> [FRAGMENTO DEL TEXTO]:
^^^^^^^^
El encuentro con la Diosa

Fuente : Joseph Campbell, “El Héroe de las Mil caras”, Ed.Fondo de Cultura Econónima, México D.F., 2000. pp.107-113

La figura mitológica de la Madre Universal imputa al cosmos los atributos femeninos de la primera presencia, nutritiva y protectora. La fantasía es en principio espontánea, porque existe una correspondencia obvia y estrecha entre la actitud del niño hacia su madre y la del adulto hacia el mundo material que lo rodea. Pero también ha habido en numerosas tradiciones religiosas un uso pedagógico conscientemente controlado de esta imagen arquetípica con la finalidad de purgar, equilibrar e iniciar a la mente en la naturaleza del mundo visible.

En los libros tántricos de la India medieval y la moderna (…) La diosa es roja por el fuego de la vida; la Tierra, el sistema solar, las galaxias de los espacios mayores, están dentro de su vientre. Porque ella es la creadora del mundo, siempre madre y siempre virgen. Ella circunda lo circundante, nutre a los que alimentan y es la vida de todo lo que vive.

También es la muerte de todo lo que muere. Todo el proceso de existencia queda comprendido dentro de su poder, desde el nacimiento, la adolescencia, la madurez, la ancianidad y la tumba. Es el vientre y la tumba, la puerca que come a sus lechones. Así reúne el “bien” y el “mal” exhibiendo las dos formas de la madre recordada, no sólo la personal sino la universal. Se espera que el devoto contemple a las dos con ecuanimidad. A través de este ejercicio su espíritu queda purgado de sus sentimentalismos y resentimientos infantiles e inapropiados y su menta abierta a la inescrutable presencia que existe como ley e imagen de la naturaleza del ser, y no primariamente como el “bien” y el “mal”, como el bienestar y la desesperación con respecto a su conveniencia humana infantil.

(…)

Sólo los genios capaces de las más altas realizaciones pueden soportar la revelación completa de la sublimidad de esta diosa. Para los hombres de menores alcances, ella reduce sus fulgores y se permite aparecer en formas concordantes con las fuerzas no desarrolladas. Contemplarla en su plenitud sería yb terrible accidente para cualquier persona que no estuviera espiritualmente preparada. Como testigo queda el desgraciado caso del joven y vigoroso ciervo Acteón. Él no era un santo, sino un cazador impreparado para la revelación de la forma que debe contemplarse sin las excitaciones y depresiones humanas normales (infantiles) del deseo, la sorpresa y del temor.
^^^^^^^^
> [DATOS DE ORIGEN]:

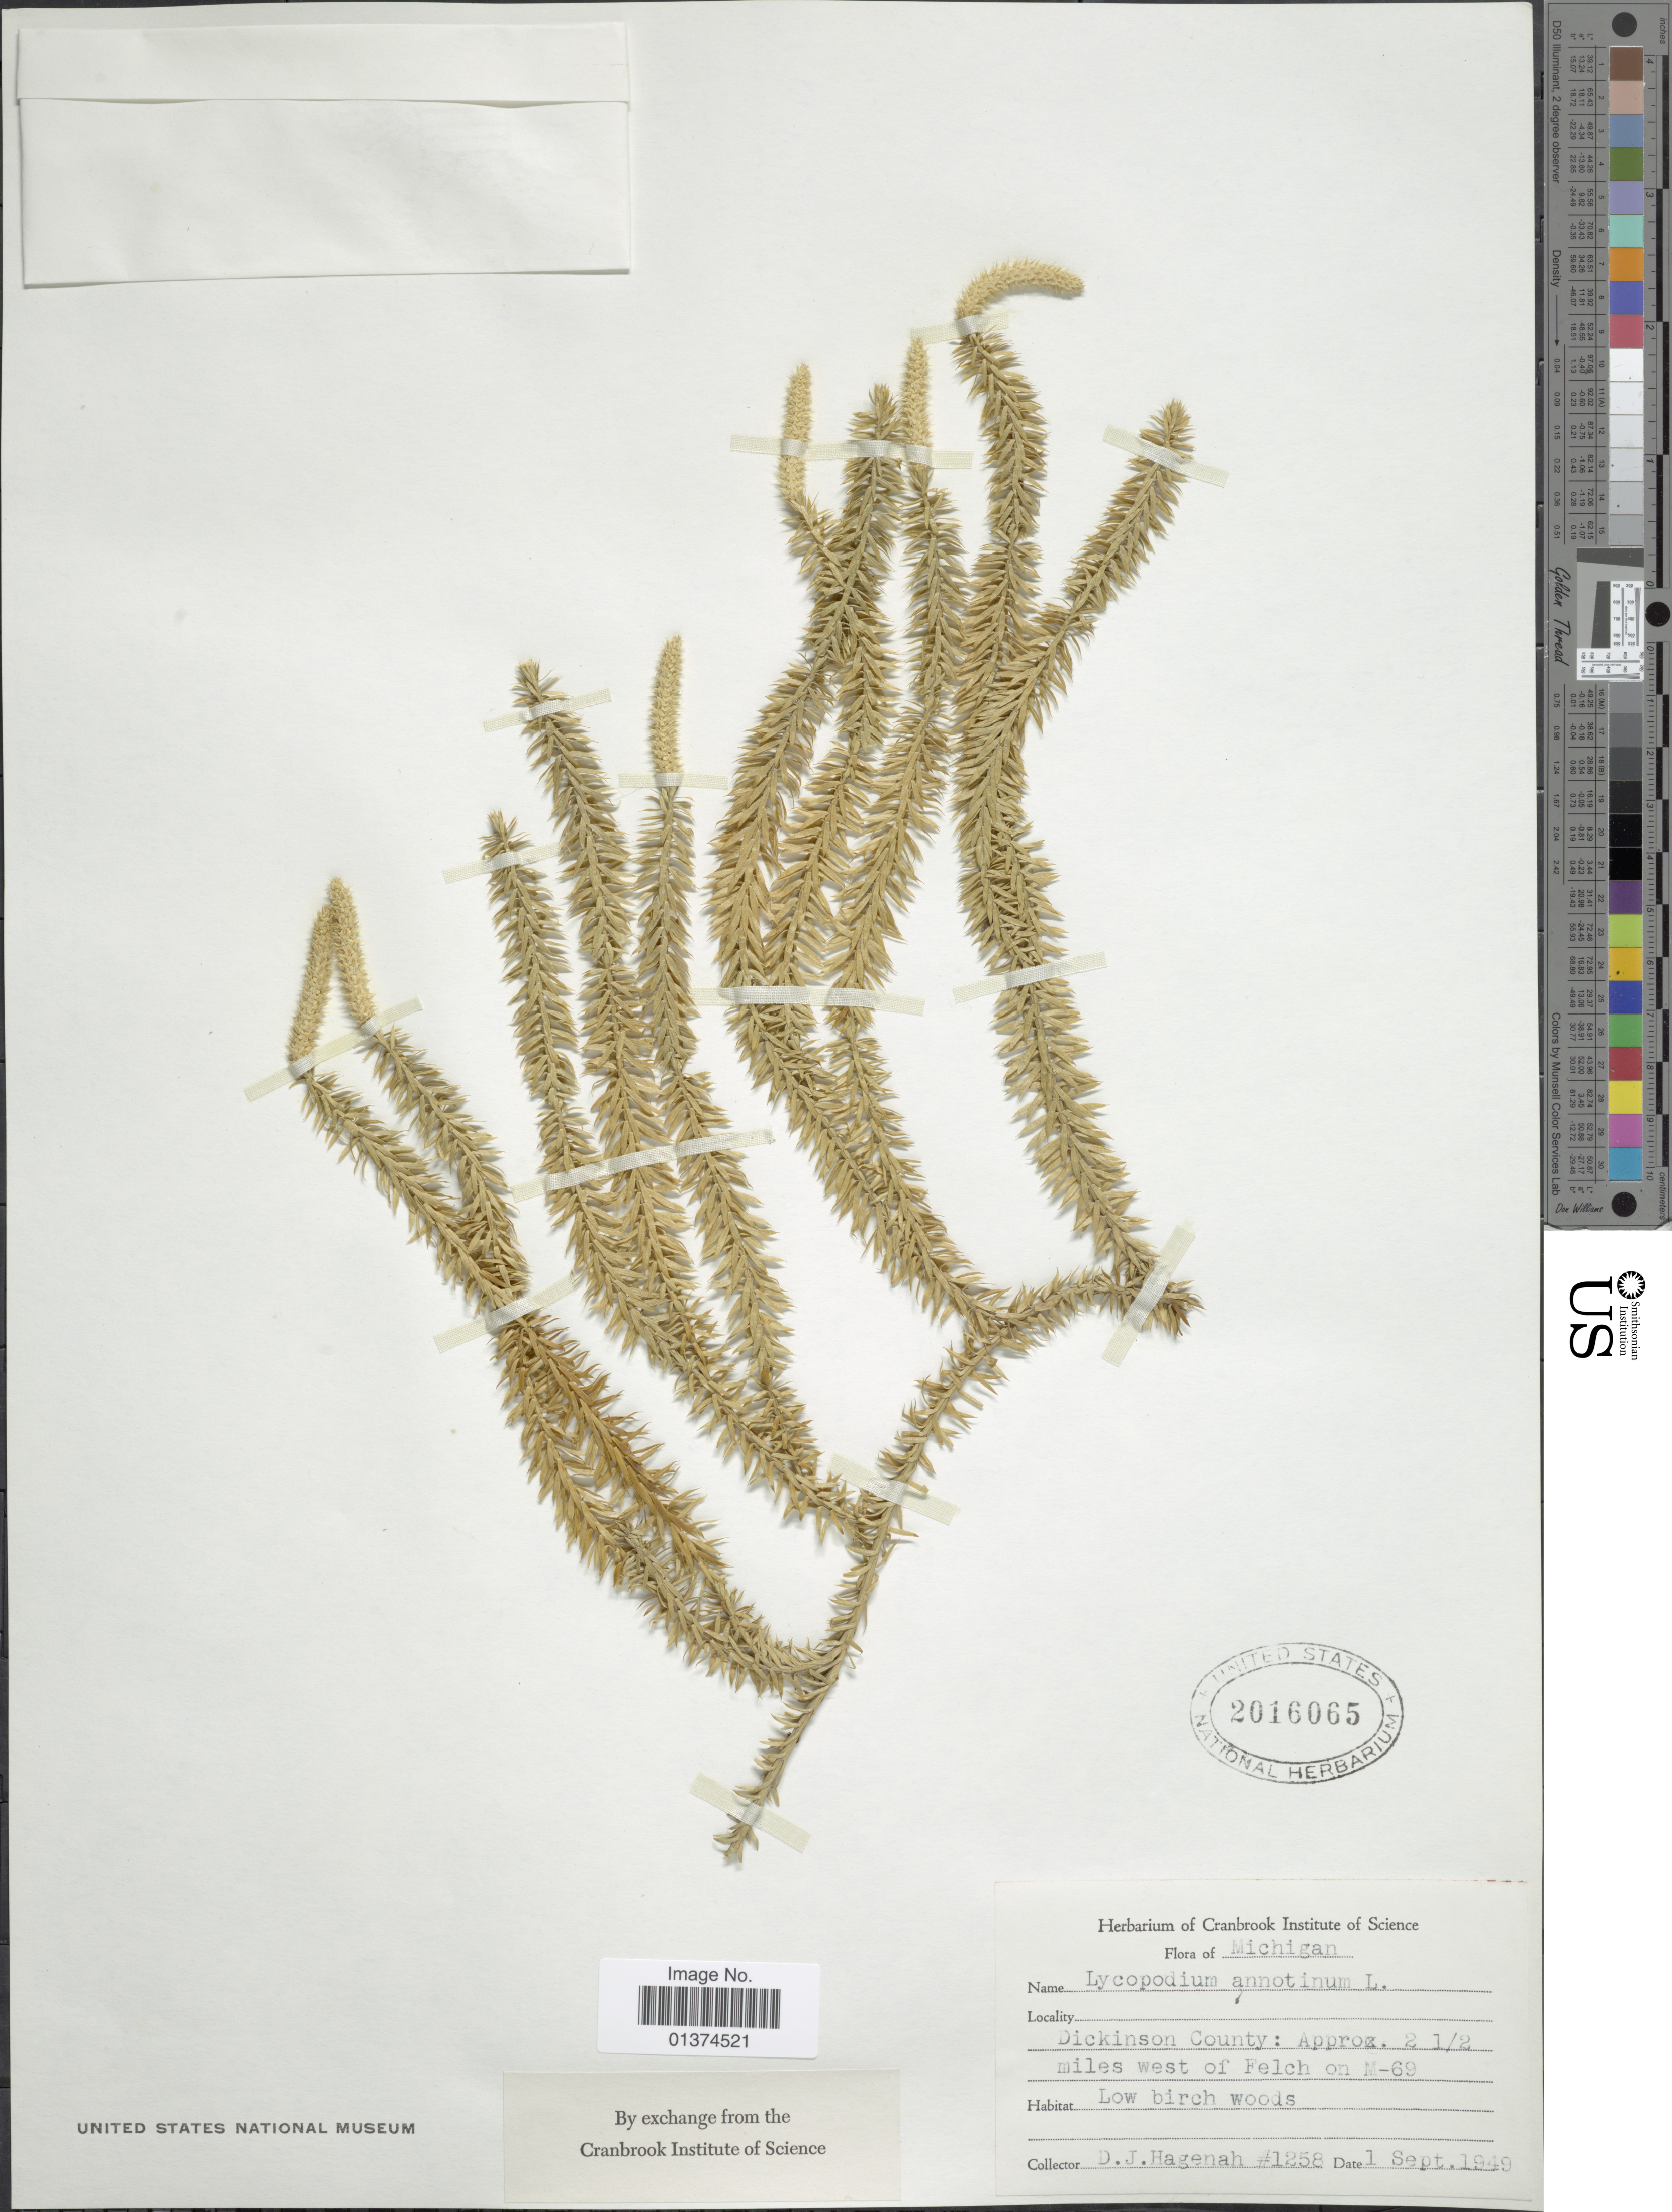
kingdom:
^^^^^^^^
> [TAREAS]:
[1] Responde con lo que dice el fragmento sobre la Diosa:
(a) ¿De qué color es la diosa en los libros tántricos, y por qué?
(b) ¿Con qué animal se la compara al decir que es el vientre y la tumba?
(c) Según el fragmento, ¿qué era Acteón en lugar de un santo?
[2] Reescribe el pasaje del fragmento sobre la Diosa que va entre "Sólo los genios" y "y del temor.", ambos incluidos, y cambia "genios" por "sabios".
Los datos no hacen falta aquí.

> [RESPUESTAS]:
[1]
(a) Es roja, por el fuego de la vida.
(b) Con la puerca que come a sus lechones.
(c) Un cazador impreparado para la revelación de la forma que debe contemplarse sin las excitaciones y depresiones humanas normales del deseo, la sorpresa y del temor.

[2]
Sólo los sabios capaces de las más altas realizaciones pueden soportar la revelación completa de la sublimidad de esta diosa. Para los hombres de menores alcances, ella reduce sus fulgores y se permite aparecer en formas concordantes con las fuerzas no desarrolladas. Contemplarla en su plenitud sería yb terrible accidente para cualquier persona que no estuviera espiritualmente preparada. Como testigo queda el desgraciado caso del joven y vigoroso ciervo Acteón. Él no era un santo, sino un cazador impreparado para la revelación de la forma que debe contemplarse sin las excitaciones y depresiones humanas normales (infantiles) del deseo, la sorpresa y del temor.